[Start of Attachment]
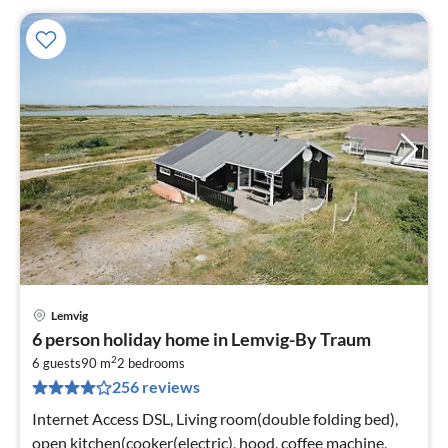
Lemvig
pri
6 person holiday home in Lemvig-By Traum
fr
2
3
6 guests
90 m
2
bedrooms
256 reviews
pe
nig
Internet Access DSL, Living room(double folding bed),
open kitchen(cooker(electric), hood, coffee machine,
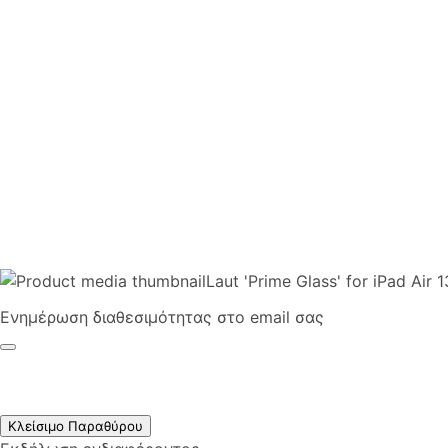
Laut 'Prime Glass' for iPad Air 
Ενημέρωση διαθεσιμότητας στο email σας
Κλείσιμο Παραθύρου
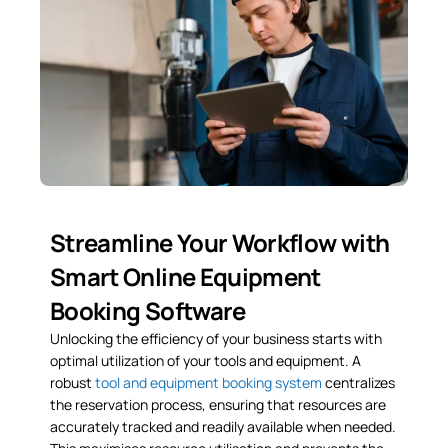
Streamline Your Workflow with
Smart Online Equipment
Booking Software
Unlocking the efficiency of your business starts with
optimal utilization of your tools and equipment. A
robust
tool and equipment booking system
centralizes
the reservation process, ensuring that resources are
accurately tracked and readily available when needed.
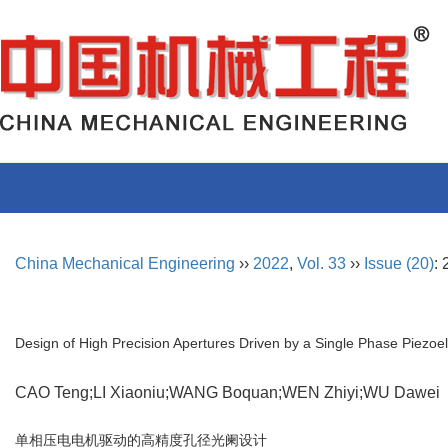
China Mechanical Engineering
››
2022
,
Vol. 33
››
Issue (20)
:
Design of High Precision Apertures Driven by a Single Phase Piezoel
CAO Teng;LI Xiaoniu;WANG Boquan;WEN Zhiyi;WU Dawe
单相压电电机驱动的高精度孔径光阑设计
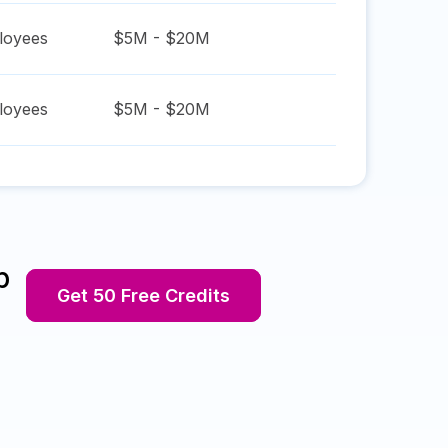
oyees
$5M - $20M
oyees
$5M - $20M
p
Get 50 Free Credits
[End of Attachment]
Exercise instructions - Render every line of text from the records as a Markdown table with the columns "Row" and "Content": number each row and put one line per row. Leave out the pictures and any blank lines.

Your response -
| Row | Content |
|---|---|
| 1 | Lemvig |
| 2 | pri |
| 3 | 6 person holiday home in Lemvig-By Traum |
| 4 | fr |
| 5 | 2 |
| 6 | 3 |
| 7 | 6 guests |
| 8 | 90 m |
| 9 | 2 |
| 10 | bedrooms |
| 11 | 256 reviews |
| 12 | pe |
| 13 | nig |
| 14 | Internet Access DSL, Living room(double folding bed), |
| 15 | open kitchen(cooker(electric), hood, coffee machine, |
| 16 | Laut 'Prime Glass' for iPad Air  |
| 17 | Ενημέρωση διαθεσιμότητας στο email σας |
| 18 | Κλείσιμο Παραθύρου |
| 19 | Streamline Your Workflow with |
| 20 | Smart Online Equipment |
| 21 | Booking Software |
| 22 | Unlocking the efficiency of your business starts with |
| 23 | optimal utilization of your tools and equipment. A |
| 24 | robust |
| 25 | tool and equipment booking system |
| 26 | centralizes |
| 27 | the reservation process, ensuring that resources are |
| 28 | accurately tracked and readily available when needed. |
| 29 | China Mechanical Engineering |
| 30 | ›› |
| 31 | 2022 |
| 32 | , |
| 33 | Vol. 33 |
| 34 | ›› |
| 35 | Issue (20) |
| 36 | : |
| 37 | Design of High Precision Apertures Driven by a Single Phase Piezoel |
| 38 | CAO Teng;LI Xiaoniu;WANG Boquan;WEN Zhiyi;WU Dawe |
| 39 | 单相压电电机驱动的高精度孔径光阑设计 |
| 40 | oyees |
| 41 | $5M - $20M |
| 42 | oyees |
| 43 | $5M - $20M |
| 44 | p |
| 45 | Get 50 Free Credits |